- Dataset entries

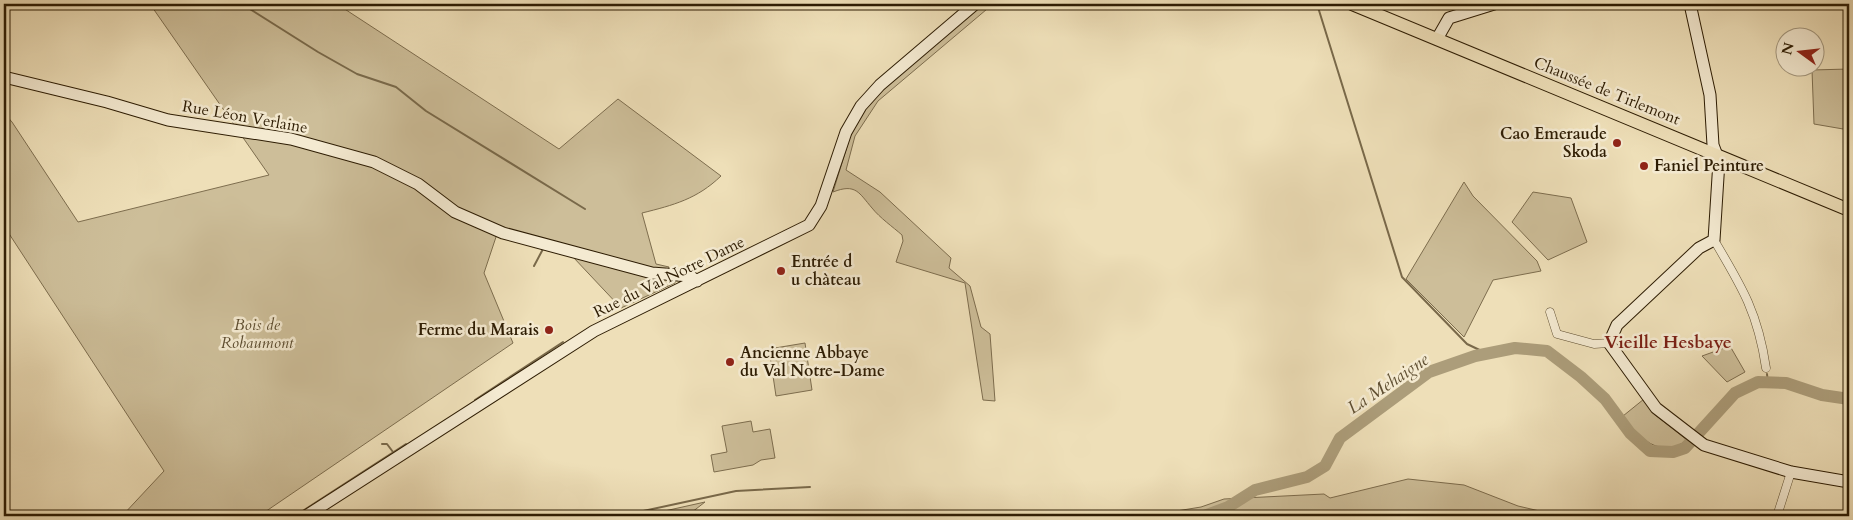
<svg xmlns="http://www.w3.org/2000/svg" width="1853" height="520" viewBox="0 0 1853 520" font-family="Cardo,serif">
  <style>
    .green { fill: #cdbe99; stroke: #7d6d4e }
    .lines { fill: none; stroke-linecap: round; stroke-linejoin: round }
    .stream { stroke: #79694a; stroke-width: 2 }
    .river { stroke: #ac9d7a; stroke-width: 12 }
    .street-casing { stroke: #5d4d30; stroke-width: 9 }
    .secondary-casing { stroke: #2d1c03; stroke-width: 13 }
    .primary-casing { stroke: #2d1c03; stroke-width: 14 }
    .street { stroke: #f4ead1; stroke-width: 8 }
    .secondary { stroke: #f4ead1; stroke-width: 11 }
    .primary { stroke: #eedfb8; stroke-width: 12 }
    .poi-dot { fill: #8f2418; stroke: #f4ead1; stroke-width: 2 }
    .labels { text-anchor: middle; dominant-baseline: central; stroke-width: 5; stroke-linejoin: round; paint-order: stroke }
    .street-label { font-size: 16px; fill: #2d1c03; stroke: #f4ead1 }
    .poi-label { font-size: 16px; font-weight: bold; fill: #2d1c03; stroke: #f4ead1; text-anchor: start }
    .park-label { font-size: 16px; font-style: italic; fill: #5d4d30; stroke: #f4ead1 }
    .neighbourhood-label { font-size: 18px; font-weight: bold; fill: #7a1f14; stroke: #f4ead1 }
    .water-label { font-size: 18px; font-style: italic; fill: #605033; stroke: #f4ead1 }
  </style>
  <rect width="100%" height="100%" fill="#eedfb8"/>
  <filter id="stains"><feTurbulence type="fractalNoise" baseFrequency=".004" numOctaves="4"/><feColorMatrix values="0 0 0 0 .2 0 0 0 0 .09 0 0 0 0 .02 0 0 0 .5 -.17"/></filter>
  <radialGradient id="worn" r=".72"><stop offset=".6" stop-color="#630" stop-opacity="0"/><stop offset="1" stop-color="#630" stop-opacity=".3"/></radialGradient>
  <path class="green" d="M150,4H337L559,149L618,99L721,176C697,199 674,205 642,213L656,264L669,267L664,277L675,280V283L621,308L573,257L497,234L484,273L513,343L259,516H122L164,471L4,226V113L12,122L78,222L269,175Z
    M982,4H993L878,101L855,136L846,170L880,192L951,258L949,268L970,286L981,327L990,334L995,401L983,400L965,283L896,262L903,241L902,235C893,227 880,218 872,208C859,193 856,183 833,192L850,137L868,102Z
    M1849,69V130L1814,124L1812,70Z
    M1464,182L1473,196L1537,261L1541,271L1493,280L1464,337L1406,279Z
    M1533,192L1571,198L1587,242L1548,260L1512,222Z
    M805,343L812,390L776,396L769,349Z
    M1730,346L1745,372L1727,382L1702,356Z
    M1644,399L1654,414L1687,440C1661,460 1638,438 1623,416Z
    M751,421L753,432L770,429L775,458L761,460L753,465L714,472L711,455L727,452L722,426Z
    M1408,479L1464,485L1518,506L1561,516H1146L1201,507L1224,499L1324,494L1330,498Z
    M705,502L687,516H642Z"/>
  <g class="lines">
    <path class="stream" d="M242,4L318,52L357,74L396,87L426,111L585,209
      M1317,4L1402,277L1467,344L1488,354
      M534,266L543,249
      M1767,374L1768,383
      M475,400L563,342
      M382,444H387L393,452
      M295,516L406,444
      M620,516L736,491L810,487"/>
    <path class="river" d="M1204,516L1228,507L1255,490L1307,477L1325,466L1340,438L1429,372L1475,356L1515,348L1547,351L1581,377L1605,399L1630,433L1650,451L1673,452L1685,448L1735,393L1758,382L1786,383L1822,395L1849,399"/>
    <defs>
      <path id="street" d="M1714,240C1742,287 1758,313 1766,368
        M1550,312L1557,334L1594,344L1609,343
        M1777,516L1791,472"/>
      <path id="secondary" d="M1690,4L1710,95L1713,145L1719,161L1714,240L1699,248L1617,325L1609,343L1656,408L1704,445L1791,472L1849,482
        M1437,39L1449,18L1494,4
        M4,77L107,102L168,120L291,139L374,162L418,184L455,212L503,233L652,273L690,276L697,281
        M306,516L594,331L809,225L821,206L846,132L861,106L880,85L975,4"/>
      <path id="primary" d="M1352,4L1849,210"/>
    </defs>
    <use href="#street" class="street-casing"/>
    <use href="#secondary" class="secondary-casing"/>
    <use href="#primary" class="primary-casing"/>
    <use href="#street" class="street"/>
    <use href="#secondary" class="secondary"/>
    <use href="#primary" class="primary"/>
  </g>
  <g class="poi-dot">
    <circle cx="1617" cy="143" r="5"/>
    <circle cx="1644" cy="166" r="5"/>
    <circle cx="781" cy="271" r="5"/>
    <circle cx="549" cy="330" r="5"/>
    <circle cx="730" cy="362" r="5"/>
  </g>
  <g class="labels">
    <g class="street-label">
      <text transform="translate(1607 91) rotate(22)">Chaussée de Tirlemont</text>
      <text transform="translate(245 117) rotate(10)">Rue Léon Verlaine</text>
      <text transform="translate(669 277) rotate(-26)">Rue du Val Notre Dame</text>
    </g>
    <g class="poi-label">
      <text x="1607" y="134" text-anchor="end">Cao Emeraude<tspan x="1607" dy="18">Skoda</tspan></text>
      <text x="1654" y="166">Faniel Peinture</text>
      <text x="791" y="262">Entrée d<tspan x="791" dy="18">u chàteau</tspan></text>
      <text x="539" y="330" text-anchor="end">Ferme du Marais</text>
      <text x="740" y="353">Ancienne Abbaye<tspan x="740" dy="18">du Val Notre-Dame</tspan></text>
    </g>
    <g class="park-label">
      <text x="257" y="325">Bois de<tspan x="257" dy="18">Robaumont</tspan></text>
    </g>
    <g class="neighbourhood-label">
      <text x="1668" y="342">Vieille Hesbaye</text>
    </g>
    <g class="water-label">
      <text transform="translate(1388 384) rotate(-34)">La Mehaigne</text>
    </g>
  </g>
  <rect width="1853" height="520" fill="none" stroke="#eedfb8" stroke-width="20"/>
  <rect x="5" y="5" width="1843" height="510" fill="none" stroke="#2d1c03" stroke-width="2.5"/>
  <rect x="10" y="10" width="1833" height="500" fill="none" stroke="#2d1c03"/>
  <g transform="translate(1800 52) rotate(285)"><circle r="24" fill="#f4ead1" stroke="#a4987f"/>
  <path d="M0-4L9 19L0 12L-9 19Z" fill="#8f2418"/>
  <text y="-8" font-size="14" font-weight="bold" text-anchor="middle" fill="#2d1c03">N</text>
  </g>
  <rect width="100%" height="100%" filter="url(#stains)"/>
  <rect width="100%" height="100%" fill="url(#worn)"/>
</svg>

- What the exercise asks
Retype exactly the lines above, from the one with "none; stroke-linecap: round;" through the one with "#2d1c03; stroke-width: 14", inclusive.

- Exercise solution
    .lines { fill: none; stroke-linecap: round; stroke-linejoin: round }
    .stream { stroke: #79694a; stroke-width: 2 }
    .river { stroke: #ac9d7a; stroke-width: 12 }
    .street-casing { stroke: #5d4d30; stroke-width: 9 }
    .secondary-casing { stroke: #2d1c03; stroke-width: 13 }
    .primary-casing { stroke: #2d1c03; stroke-width: 14 }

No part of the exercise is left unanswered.